Scott Jepsen, vice president for business services with Denali-The Alaska Gas Pipeline, told The Associated Press on Monday that the project is not likely to have agreements in place by the end of the first quarter, as hoped.
While Denali’s website sets a goal of shippers agreeing to the pacts by Feb. 1 and Denali signing the precedent agreements by March 3, officials in recent months have backed off from that and given the first quarter as their target for reaching agreements.
Jepsen said negotiations have taken longer than expected. While talks continue, Jepsen said no agreements have been signed with any of the possible shippers who had earlier expressed interest in the multi-billion dollar Denali project, a joint venture of BP and ConocoPhillips.

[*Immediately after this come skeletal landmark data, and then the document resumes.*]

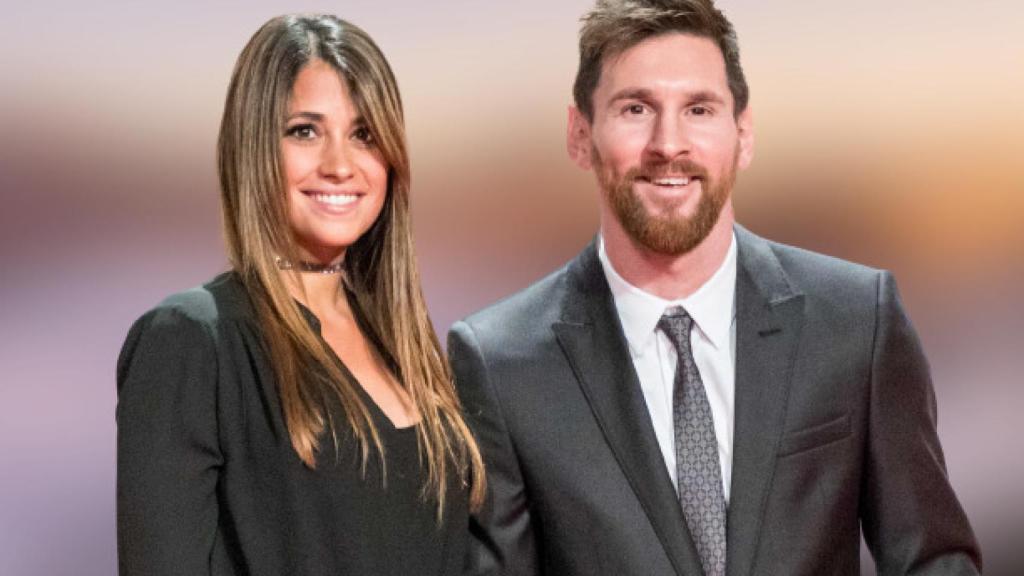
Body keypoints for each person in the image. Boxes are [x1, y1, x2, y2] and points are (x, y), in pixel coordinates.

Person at [447, 1, 981, 575]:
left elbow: (934, 558)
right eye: (635, 108)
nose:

Officials will evaluate the next step if or when talks reach an impasse. Jepsen noted that the project is market-driven and that it’s not clear yet whether it will have the support needed to move forward.
For years, Alaskans have dreamed of a gas line as a way to help shore up revenues as oil production declines, create jobs and provide a more reliable source of energy. But the world has changed since the passage of the Alaska Gasline Inducement Act, pushed by then-Gov. Sarah Palin as a way to get a project moving, and some lawmakers question whether a big line will get built within the next decade, or at all.

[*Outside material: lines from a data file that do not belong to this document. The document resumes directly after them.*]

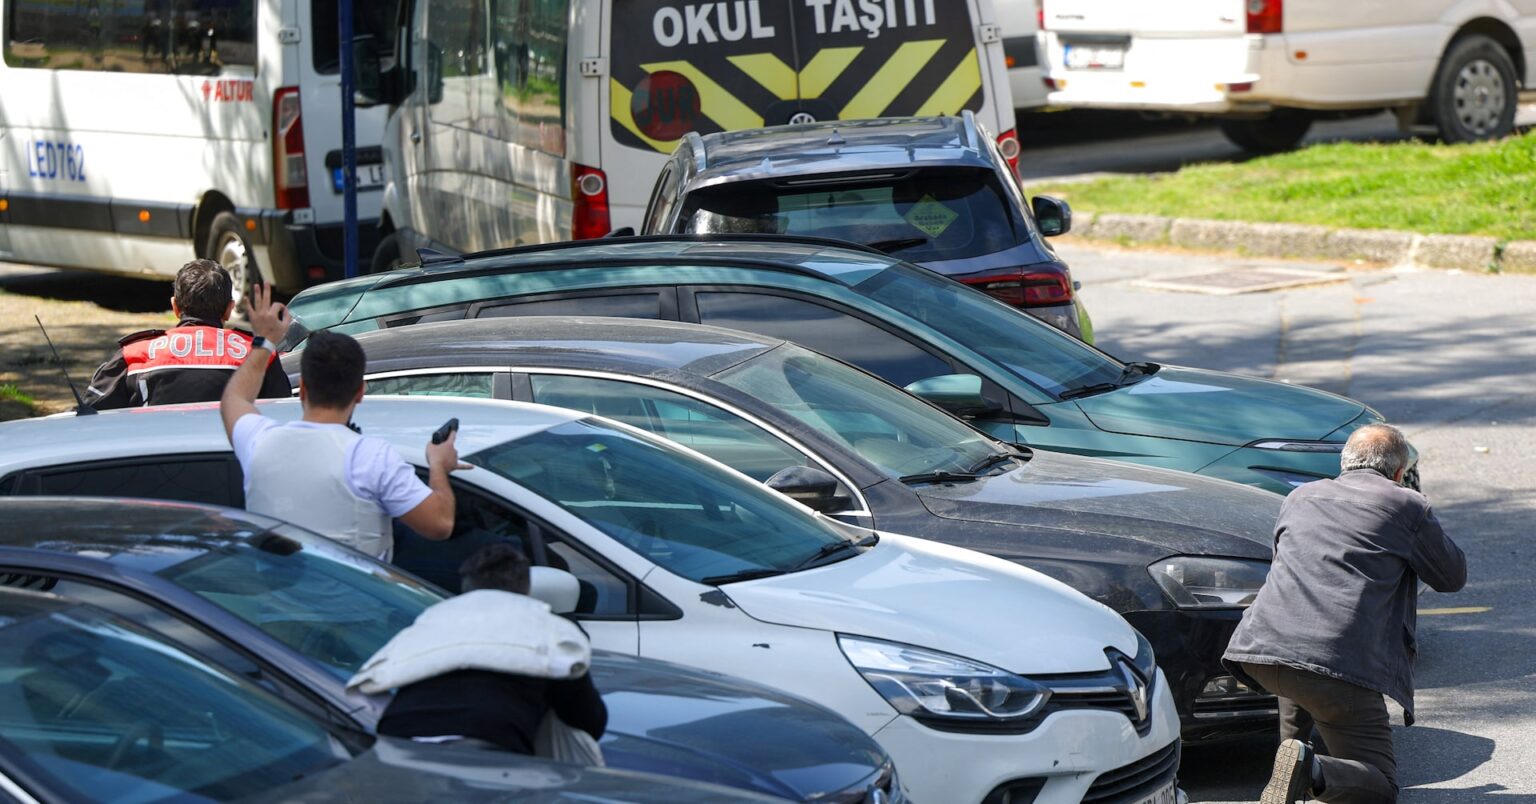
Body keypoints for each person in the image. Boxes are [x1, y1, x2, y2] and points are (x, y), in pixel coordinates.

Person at [1223, 424, 1467, 804]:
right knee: (1381, 786)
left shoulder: (1301, 496)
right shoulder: (1406, 505)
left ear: (1344, 464)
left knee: (1299, 681)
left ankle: (1295, 763)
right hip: (1336, 662)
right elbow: (1452, 575)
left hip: (1261, 646)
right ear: (1400, 473)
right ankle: (1313, 770)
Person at [220, 284, 462, 559]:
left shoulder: (259, 442)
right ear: (359, 392)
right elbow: (440, 524)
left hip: (272, 600)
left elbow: (234, 398)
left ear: (305, 390)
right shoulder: (372, 458)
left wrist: (265, 341)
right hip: (358, 602)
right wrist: (440, 465)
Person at [353, 544, 607, 756]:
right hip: (491, 750)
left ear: (466, 586)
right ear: (526, 588)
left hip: (397, 741)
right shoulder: (548, 631)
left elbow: (372, 683)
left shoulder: (429, 623)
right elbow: (589, 721)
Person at [85, 259, 290, 410]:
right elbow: (282, 416)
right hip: (233, 464)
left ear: (175, 307)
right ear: (229, 310)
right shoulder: (260, 356)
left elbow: (88, 415)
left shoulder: (135, 355)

Since the act’s passage, the U.S. has endured an economic slump, gas prices haven’t been high relative to oil and there’s no been shortage of gas on the market, leaving companies to weigh the competitiveness of Alaska’s gas against, as an example, North American shale.
A competing project, being pursued by TransCanada Corp., failed to meet its target of having agreements signed by the end of last year. While that wasn’t an official deadline, the fact that it came and went without some sign that a line is feasible put already-antsy lawmakers further on edge: Unlike Denali, TransCanada, which is working with Exxon Mobil Corp., is moving ahead with the promise of up to $500 million in state support as part of its exclusive license under the inducement act.

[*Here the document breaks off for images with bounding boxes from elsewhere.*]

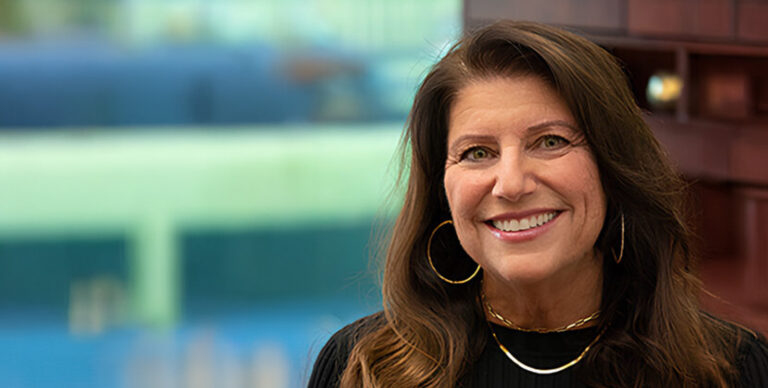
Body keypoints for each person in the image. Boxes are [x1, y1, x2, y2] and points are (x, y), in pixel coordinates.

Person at [308, 21, 768, 387]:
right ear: (441, 192)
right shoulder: (360, 368)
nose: (510, 184)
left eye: (550, 141)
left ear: (615, 170)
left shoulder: (728, 369)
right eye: (477, 153)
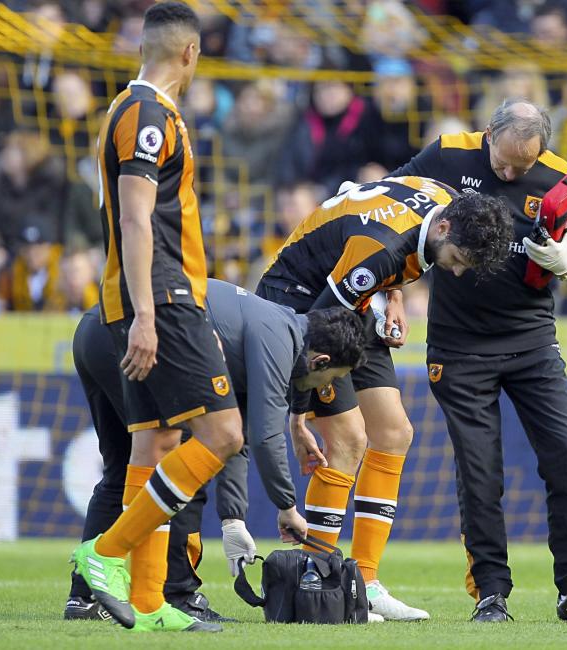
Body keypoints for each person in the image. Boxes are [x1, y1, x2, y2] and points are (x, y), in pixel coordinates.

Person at [389, 99, 567, 623]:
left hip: (532, 340)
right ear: (488, 133)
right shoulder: (446, 154)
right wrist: (396, 291)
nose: (511, 173)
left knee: (566, 459)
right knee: (481, 474)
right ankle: (491, 594)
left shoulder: (561, 177)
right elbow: (389, 207)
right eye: (504, 163)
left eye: (522, 167)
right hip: (458, 346)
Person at [256, 176, 513, 621]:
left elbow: (359, 188)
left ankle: (365, 583)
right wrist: (298, 420)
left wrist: (392, 295)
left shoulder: (443, 198)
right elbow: (315, 330)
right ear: (446, 232)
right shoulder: (379, 253)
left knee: (394, 433)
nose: (454, 271)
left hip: (354, 300)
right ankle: (318, 580)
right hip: (300, 305)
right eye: (456, 261)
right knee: (348, 439)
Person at [69, 3, 244, 633]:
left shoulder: (126, 106)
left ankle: (147, 602)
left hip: (139, 297)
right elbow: (138, 217)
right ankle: (107, 551)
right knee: (224, 435)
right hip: (163, 298)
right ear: (189, 54)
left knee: (156, 442)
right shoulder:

At least seven House Republicans have signed on to legislation that would abandon the state-sanctioned effort absent proof in the next few months that such a line is economic. However, House Democrats and Republican Gov. Sean Parnell have expressed a desire to see the current process through, and the federal coordinator for Alaska gas pipeline projects has urged lawmakers to be patient.
One of the bill sponsors, House Speaker Mike Chenault, said Monday he’s not sure how aggressively he’ll push the bill. He said he needs to meet with other members of the House to determine what they’d like to see done. “If they think it’s important,” he said, “then I’ll push it as hard as I can.”
Denali has estimated its project will cost $35 billion while TransCanada has put its figure at $20 billion to $41 billion, depending on the route. Both have proposed plans to be in service by about 2020 and deliver about 4.5 billion cubic feet of gas per day from Alaska’s North Slope to North American markets by larger lines to Canada.
TransCanada has also proposed a shorter, cheaper option that would lead to a liquefied natural gas facility that could export fuel by ship.